Für die TA stellt sich die Frage, welche Auswirkungen die oben beschriebenen Entwicklungen auf die Steuerungsfähigkeit im Allgemeinen und auf Steuerungsmodelle, Instrumente und Akteure im Speziellen haben - wo und wie TA in glokalen Mediamatik-Sektoren ansetzen kann. Zur Beantwortung dieser Fragen werden im vorgeschlagenen Beitrag Politikveränderungen in glokalen Mediamatik-Sektoren systematisch herausgearbeitet.

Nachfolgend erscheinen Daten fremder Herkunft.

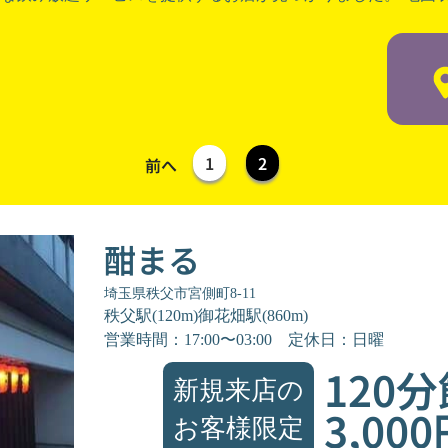
1
2
前へ
酣まる
埼玉県秩父市宮側町8-11
秩父駅(120m)御花畑駅(860m)
営業時間：17:00〜03:00
定休日：日曜
120
新規来店の
3,00
お客様限定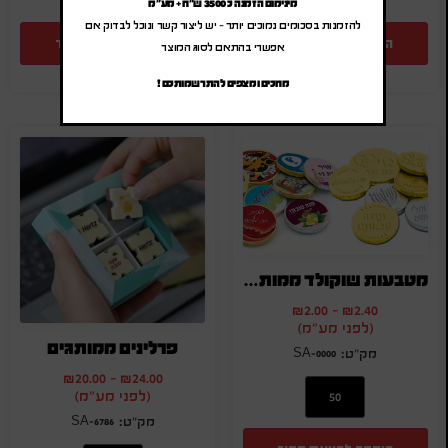
מינימום הזמנה כ 3500 ש"ח + מע"מ
להזמנות בסכומים נמוכים יותר – יש ליצור קשר ונוכל לבדוק אם
הוספה להצעת מחיר
הוספה להצעת מחיר
אפשרי בהתאם לסוג המוצר
מחכים ומצפים להתרשמותכם !
מטבעות שוקולד ממותגים | מטבעות שוקולד עם הטבעה
₪
2.00
-
₪
2.40
(לפני מע"מ)
פרלינים ממותגים
SA-0000
₪
20.00
-
₪
24.00
(לפני מע"מ)
SA-6786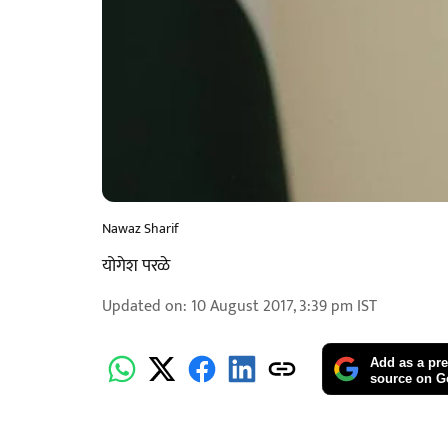
Nawaz Sharif
योगेश परळे
Updated on
:
10 August 2017, 3:39 pm
IST
Add as a pre
source on G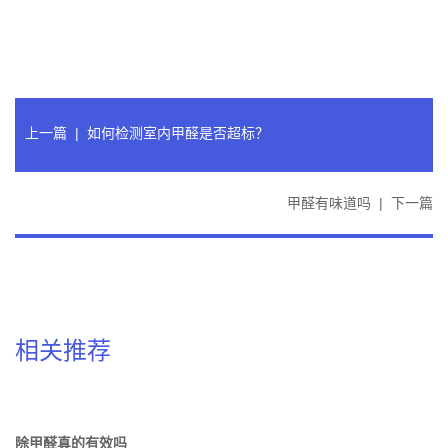
上一篇
|
如何检测室内甲醛是否超标？
甲醛有味道吗
|
下一篇
相关推荐
除甲醛真的有效吗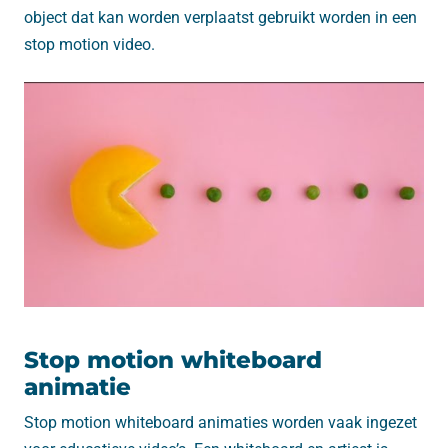
object dat kan worden verplaatst gebruikt worden in een
stop motion video.
Stop motion whiteboard
animatie
Stop motion whiteboard animaties worden vaak ingezet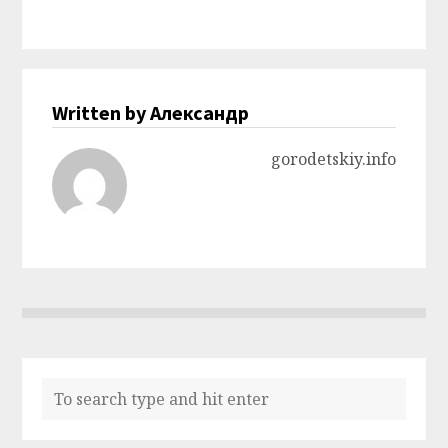
Written by Александр
gorodetskiy.info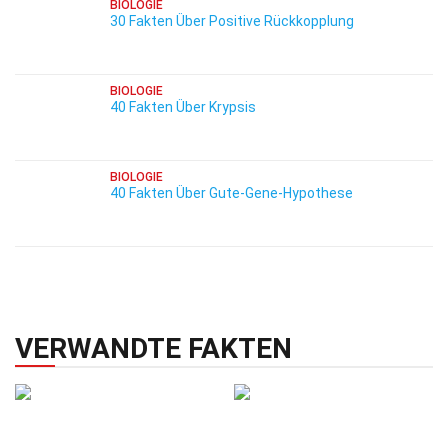
BIOLOGIE
30 Fakten Über Positive Rückkopplung
BIOLOGIE
40 Fakten Über Krypsis
BIOLOGIE
40 Fakten Über Gute-Gene-Hypothese
VERWANDTE FAKTEN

Als Forschungsperspektive dienen institutionentheoretische Governance-Ansätze, die den traditionellen Fokus auf Government, auf staatliche Command&Control Regulierungen, sowohl horizontal als auch vertikal erweitern. Die horizontale Erweiterung dient der Miteinbeziehung der privaten Steuerungsakteure (z. B. Selbstregulierung) in die Analyse, die vertikale Erweiterung schärft den Blick für das Zusammenspiel der verschiedenen Ebenen der Regulierung (Multilevel-Governance), der internationalen, supranationalen (europäischen), nationalen, regionalen und lokalen Ebene.

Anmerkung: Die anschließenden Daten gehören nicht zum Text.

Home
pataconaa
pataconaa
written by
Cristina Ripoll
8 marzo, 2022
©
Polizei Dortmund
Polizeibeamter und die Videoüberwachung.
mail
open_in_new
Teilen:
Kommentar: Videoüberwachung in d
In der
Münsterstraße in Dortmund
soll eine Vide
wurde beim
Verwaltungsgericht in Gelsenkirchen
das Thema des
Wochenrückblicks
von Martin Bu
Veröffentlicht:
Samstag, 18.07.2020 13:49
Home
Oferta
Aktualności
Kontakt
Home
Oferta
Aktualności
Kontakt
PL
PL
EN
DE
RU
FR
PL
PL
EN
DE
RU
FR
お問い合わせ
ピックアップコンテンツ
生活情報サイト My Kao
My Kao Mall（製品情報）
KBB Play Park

In den traditionellen Ordnungsmodellen der weitgehend getrennten Medien- und Telekommunikationspolitik spielte der Staat jeweils die zentrale, starke Rolle, nicht nur als Regulator, sondern auch als Unternehmer. In liberalisierten, konvergenten und glokalen Mediamatik-Sektoren zeichnet sich in groben Zügen ein neues Ordnungsmodell ab. Im Beitrag wird analysiert, inwieweit sich die relevanten politischen Räume und die Akteurskonstellationen, beziehungsweise die Rolle der traditionell dominanten Akteure verändert. Es wird argumentiert, dass es zu einem Bedeutungsverlust des Nationalstaates (und seiner Akteure) als politischer Raum kommt, dies jedoch nicht nur auf Kosten weiterer Räume wie der Europäischen Union und der Welt, sondern auch auf Kosten von engeren Räumen (Regionen und Kommunen). Gleichzeitig nimmt die Bedeutung privater Akteure auf den verschiedenen Regulierungsebenen zu, während die Steuerbarkeit aufgrund steigender Komplexität sinkt.